### PAGE EXCERPT
| Nociception is the process of detecting and encoding noxious stimuli in the nervous system. Normal or abnormal activation of nociceptive pathways results in pain sensation, an unpleasant sensory experience linked to actual or potential tissue damage. Pain symptoms in human significantly decrease well-being and are still often not satisfactorily alleviated. Understanding the molecular and cellular processes modulating nociception, and in particular the nociceptive plasticity mechanisms occurring in normal and pathological conditions, may ultimately help to develop better pain management solutions. Progresses on this topic are hindered in mammals by ethical concerns, by the size and the complexity of their nervous system, and by the relative slowness of genetic approaches. Because they circumvent all these limitations, and because their nociceptive molecular pathways are remarkably conserved, invertebrates (such as Caenorhabditis elegans) have recently emerged as efficient complementary research models.

### DATA TO EXAMINE
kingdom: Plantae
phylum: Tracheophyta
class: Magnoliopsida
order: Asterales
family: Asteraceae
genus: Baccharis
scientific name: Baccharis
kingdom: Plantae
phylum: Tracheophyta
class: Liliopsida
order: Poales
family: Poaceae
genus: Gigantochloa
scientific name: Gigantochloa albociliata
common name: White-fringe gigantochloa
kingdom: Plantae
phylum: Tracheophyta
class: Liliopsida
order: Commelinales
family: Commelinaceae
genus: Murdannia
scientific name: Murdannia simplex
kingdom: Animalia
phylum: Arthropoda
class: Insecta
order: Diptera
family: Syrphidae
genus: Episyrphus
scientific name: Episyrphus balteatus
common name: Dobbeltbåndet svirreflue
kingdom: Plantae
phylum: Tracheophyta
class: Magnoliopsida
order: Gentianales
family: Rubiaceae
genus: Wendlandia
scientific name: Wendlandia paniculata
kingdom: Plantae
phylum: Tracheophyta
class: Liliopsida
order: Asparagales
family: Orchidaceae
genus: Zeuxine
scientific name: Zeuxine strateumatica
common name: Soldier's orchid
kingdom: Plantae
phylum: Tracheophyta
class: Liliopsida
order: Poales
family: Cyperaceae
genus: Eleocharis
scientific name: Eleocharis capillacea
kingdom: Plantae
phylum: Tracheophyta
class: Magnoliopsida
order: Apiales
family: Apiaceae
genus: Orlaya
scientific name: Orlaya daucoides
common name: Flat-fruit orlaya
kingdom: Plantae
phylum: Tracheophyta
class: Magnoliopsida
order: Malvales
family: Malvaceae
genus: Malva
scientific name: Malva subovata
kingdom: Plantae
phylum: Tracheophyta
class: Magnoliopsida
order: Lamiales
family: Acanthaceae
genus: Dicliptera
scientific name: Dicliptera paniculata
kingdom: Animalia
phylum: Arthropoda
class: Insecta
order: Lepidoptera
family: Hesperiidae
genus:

### PROBLEM REQUIREMENTS
Which invertebrate does the passage on nociception name as an example of an emerging complementary research model?

### ANSWER BELOW
Caenorhabditis elegans